◆ Work item: Return the lines from the line containing "ಸ್ವೀಕರಿಸುತ್ತೇನೆ" onward. Each must match exactly, and the last line of the listing below must be included.

········

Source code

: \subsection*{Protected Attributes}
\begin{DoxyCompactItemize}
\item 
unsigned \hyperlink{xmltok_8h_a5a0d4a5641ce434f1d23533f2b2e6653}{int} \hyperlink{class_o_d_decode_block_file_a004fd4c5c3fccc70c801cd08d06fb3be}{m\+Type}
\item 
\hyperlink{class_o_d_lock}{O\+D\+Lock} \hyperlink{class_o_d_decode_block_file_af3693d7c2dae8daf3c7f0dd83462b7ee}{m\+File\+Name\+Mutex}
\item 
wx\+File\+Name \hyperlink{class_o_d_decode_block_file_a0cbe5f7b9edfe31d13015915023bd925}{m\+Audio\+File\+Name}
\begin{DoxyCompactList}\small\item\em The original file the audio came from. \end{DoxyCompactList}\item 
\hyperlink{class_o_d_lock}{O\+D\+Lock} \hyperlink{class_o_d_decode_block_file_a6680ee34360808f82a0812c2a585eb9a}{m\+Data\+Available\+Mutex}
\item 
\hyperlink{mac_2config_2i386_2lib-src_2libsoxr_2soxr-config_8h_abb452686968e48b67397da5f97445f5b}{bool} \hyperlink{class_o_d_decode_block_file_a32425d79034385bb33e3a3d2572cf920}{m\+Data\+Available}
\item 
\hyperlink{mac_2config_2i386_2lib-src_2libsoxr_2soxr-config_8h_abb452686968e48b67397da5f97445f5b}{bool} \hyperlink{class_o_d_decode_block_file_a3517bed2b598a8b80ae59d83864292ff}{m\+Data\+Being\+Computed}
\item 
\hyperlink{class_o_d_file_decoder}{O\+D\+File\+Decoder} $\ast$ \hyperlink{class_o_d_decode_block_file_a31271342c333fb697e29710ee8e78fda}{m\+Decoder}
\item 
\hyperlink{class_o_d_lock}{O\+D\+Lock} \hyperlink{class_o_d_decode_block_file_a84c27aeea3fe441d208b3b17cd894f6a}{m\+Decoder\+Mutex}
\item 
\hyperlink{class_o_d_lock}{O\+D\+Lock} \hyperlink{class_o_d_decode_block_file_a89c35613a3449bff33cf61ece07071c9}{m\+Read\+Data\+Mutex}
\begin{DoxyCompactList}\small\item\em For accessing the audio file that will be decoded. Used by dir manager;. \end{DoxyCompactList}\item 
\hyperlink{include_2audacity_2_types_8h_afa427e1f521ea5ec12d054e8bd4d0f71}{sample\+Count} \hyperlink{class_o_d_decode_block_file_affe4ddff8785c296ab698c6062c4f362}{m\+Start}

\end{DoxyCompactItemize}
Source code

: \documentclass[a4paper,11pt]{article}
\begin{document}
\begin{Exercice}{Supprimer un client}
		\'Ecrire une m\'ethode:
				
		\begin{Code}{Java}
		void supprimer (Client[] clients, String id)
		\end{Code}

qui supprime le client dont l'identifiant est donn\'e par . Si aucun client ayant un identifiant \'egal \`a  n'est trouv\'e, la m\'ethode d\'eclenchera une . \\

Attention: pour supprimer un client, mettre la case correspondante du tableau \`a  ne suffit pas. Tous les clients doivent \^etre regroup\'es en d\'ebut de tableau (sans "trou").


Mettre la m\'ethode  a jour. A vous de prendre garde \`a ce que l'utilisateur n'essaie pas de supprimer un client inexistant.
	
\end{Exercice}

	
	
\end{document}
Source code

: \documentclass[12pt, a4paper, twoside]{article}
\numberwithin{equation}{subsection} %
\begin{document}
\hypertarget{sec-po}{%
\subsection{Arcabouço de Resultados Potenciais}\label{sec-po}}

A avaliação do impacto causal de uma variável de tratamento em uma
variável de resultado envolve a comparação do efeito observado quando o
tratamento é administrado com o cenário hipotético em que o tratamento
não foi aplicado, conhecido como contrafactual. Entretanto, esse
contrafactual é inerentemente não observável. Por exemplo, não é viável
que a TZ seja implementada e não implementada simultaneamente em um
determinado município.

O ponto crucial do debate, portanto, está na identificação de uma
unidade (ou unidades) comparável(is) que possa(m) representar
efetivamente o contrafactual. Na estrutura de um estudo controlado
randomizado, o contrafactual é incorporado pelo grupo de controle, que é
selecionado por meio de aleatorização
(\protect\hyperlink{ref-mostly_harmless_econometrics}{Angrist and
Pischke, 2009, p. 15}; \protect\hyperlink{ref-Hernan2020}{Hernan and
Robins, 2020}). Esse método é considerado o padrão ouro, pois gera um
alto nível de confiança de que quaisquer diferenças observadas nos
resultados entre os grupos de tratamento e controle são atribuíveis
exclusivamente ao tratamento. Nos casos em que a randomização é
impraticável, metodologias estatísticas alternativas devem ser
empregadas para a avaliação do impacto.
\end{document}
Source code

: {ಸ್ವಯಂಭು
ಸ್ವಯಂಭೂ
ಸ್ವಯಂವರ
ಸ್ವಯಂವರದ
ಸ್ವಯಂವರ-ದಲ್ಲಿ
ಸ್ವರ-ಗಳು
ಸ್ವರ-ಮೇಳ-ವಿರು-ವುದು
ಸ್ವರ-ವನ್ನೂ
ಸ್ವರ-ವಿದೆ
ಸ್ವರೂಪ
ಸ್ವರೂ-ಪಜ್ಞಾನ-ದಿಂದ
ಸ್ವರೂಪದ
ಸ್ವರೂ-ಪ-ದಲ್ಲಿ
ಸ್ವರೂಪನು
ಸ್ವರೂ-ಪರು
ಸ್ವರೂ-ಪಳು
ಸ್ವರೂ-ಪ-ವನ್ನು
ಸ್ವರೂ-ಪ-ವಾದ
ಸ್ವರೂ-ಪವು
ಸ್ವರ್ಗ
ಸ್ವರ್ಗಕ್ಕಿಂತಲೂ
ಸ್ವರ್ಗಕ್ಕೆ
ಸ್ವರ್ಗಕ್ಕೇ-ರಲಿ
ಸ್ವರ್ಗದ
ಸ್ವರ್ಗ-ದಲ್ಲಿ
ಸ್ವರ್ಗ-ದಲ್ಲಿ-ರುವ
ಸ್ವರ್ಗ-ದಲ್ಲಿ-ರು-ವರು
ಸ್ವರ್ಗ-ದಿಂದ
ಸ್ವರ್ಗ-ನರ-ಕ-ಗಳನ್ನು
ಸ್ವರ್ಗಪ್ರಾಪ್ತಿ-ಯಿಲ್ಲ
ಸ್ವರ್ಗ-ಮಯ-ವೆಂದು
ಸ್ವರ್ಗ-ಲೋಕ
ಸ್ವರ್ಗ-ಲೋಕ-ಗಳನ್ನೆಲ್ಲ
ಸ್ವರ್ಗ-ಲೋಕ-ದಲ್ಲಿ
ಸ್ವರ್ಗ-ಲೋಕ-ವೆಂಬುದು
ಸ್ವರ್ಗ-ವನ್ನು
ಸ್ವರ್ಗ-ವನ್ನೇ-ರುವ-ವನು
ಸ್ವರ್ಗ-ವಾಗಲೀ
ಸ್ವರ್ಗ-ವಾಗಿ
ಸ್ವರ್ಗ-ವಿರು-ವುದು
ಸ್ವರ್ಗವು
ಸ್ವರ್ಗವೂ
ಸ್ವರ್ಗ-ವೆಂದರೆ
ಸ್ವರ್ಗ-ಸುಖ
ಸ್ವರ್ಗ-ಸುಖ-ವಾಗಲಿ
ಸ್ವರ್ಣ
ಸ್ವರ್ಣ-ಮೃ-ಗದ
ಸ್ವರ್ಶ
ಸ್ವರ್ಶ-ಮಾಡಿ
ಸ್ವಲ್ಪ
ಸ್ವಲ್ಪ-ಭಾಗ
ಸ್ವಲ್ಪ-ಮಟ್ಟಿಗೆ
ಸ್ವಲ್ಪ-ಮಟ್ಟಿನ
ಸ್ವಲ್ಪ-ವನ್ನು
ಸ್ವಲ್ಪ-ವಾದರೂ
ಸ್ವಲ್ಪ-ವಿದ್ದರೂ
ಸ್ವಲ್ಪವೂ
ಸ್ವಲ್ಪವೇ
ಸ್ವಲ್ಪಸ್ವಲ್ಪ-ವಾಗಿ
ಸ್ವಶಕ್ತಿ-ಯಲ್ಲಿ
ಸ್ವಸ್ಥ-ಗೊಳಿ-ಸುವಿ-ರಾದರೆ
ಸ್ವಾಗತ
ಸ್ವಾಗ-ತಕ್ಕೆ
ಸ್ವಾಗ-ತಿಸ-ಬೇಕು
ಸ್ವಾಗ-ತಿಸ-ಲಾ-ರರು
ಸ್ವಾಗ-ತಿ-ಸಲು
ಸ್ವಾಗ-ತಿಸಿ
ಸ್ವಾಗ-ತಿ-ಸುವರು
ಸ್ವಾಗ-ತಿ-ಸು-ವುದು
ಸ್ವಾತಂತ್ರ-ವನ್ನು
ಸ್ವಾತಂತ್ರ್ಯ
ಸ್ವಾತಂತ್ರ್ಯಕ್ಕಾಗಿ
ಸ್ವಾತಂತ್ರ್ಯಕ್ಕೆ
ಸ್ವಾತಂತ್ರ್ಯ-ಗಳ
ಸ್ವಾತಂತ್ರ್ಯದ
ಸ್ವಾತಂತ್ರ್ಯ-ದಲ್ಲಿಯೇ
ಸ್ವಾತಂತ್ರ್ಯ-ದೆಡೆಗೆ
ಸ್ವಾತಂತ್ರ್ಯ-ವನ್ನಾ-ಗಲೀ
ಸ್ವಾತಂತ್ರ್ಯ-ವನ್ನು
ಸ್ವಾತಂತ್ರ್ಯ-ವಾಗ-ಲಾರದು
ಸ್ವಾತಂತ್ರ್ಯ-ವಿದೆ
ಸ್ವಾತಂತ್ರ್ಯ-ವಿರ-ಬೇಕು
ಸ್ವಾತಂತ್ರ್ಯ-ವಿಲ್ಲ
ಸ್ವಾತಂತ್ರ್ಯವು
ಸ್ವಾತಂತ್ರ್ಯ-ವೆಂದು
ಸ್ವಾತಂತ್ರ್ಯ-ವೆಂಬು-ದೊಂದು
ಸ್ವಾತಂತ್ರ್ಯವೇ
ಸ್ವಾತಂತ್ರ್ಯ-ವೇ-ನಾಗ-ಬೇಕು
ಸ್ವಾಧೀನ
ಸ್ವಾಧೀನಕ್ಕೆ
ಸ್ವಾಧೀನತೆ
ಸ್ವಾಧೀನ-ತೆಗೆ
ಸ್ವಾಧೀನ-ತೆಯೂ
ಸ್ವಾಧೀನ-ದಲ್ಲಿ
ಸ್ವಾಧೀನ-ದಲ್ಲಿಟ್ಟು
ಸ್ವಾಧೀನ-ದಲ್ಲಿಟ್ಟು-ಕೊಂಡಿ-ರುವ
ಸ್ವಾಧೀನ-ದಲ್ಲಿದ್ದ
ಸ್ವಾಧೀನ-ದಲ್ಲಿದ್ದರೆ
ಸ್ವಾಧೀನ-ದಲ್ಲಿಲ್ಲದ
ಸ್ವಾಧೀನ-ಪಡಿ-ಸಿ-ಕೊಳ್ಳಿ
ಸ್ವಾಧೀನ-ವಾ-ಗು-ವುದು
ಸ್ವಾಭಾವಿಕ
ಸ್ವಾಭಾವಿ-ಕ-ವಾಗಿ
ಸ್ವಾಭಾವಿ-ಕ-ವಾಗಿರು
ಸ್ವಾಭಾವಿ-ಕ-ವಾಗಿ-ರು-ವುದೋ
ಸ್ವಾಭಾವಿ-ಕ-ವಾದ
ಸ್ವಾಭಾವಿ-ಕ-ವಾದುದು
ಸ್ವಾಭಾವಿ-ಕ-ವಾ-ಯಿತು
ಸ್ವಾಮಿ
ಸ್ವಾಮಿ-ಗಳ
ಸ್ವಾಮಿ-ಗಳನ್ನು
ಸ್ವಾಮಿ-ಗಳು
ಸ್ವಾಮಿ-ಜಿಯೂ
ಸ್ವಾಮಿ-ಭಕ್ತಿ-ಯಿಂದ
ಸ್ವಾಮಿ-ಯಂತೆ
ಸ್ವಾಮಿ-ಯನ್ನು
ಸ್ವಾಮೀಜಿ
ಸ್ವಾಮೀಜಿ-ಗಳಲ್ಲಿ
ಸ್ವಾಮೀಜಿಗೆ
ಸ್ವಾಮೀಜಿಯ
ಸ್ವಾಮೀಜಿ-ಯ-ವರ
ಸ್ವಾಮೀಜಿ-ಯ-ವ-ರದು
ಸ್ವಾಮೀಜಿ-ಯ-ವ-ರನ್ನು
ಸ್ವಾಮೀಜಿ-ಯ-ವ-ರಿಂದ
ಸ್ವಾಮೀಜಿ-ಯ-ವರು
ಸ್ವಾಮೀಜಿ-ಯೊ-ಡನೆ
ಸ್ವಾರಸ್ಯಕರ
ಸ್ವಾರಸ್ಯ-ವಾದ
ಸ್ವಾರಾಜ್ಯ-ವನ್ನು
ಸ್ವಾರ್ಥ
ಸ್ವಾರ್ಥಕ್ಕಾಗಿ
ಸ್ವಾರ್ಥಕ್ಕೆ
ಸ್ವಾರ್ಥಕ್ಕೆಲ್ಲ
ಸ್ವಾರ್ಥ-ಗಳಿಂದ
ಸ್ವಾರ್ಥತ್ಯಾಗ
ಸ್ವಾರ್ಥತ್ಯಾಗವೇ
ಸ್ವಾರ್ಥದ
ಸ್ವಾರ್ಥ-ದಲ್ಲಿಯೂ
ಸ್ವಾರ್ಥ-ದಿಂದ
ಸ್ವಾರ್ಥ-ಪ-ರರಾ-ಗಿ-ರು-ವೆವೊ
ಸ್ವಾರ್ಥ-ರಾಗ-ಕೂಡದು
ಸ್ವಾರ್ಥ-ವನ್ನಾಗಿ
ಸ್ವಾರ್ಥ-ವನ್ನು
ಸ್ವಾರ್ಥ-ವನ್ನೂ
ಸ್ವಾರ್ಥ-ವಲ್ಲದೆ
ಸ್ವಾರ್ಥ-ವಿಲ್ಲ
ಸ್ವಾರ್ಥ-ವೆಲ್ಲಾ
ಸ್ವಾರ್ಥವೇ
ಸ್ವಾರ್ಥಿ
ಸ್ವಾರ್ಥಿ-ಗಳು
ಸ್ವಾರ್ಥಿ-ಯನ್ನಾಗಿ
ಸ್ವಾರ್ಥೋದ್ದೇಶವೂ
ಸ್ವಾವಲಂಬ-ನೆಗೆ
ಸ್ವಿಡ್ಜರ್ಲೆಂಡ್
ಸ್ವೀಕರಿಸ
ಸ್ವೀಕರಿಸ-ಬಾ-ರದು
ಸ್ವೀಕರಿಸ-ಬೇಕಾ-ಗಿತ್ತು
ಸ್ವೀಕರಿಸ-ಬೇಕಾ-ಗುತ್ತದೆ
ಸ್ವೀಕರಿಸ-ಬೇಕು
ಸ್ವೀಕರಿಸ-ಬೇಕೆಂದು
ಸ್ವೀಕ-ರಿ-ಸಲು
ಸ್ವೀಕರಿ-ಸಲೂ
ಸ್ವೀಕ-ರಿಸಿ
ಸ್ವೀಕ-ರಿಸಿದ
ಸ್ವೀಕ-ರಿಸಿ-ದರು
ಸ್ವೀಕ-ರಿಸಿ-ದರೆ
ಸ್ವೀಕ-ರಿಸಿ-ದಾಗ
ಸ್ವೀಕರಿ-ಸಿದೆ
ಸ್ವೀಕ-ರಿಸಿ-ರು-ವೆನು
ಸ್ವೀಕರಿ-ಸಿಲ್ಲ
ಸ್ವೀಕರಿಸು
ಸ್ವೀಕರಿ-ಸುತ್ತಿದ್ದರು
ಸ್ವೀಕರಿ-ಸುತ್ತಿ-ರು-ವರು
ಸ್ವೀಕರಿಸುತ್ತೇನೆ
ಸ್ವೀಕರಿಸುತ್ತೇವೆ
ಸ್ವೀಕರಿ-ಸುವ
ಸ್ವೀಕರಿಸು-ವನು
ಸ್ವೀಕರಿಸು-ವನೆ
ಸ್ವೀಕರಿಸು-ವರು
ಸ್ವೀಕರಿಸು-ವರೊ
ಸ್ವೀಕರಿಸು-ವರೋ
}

········

◆ Answer for the task:
ಸ್ವೀಕರಿಸುತ್ತೇನೆ
ಸ್ವೀಕರಿಸುತ್ತೇವೆ
ಸ್ವೀಕರಿ-ಸುವ
ಸ್ವೀಕರಿಸು-ವನು
ಸ್ವೀಕರಿಸು-ವನೆ
ಸ್ವೀಕರಿಸು-ವರು
ಸ್ವೀಕರಿಸು-ವರೊ
ಸ್ವೀಕರಿಸು-ವರೋ
}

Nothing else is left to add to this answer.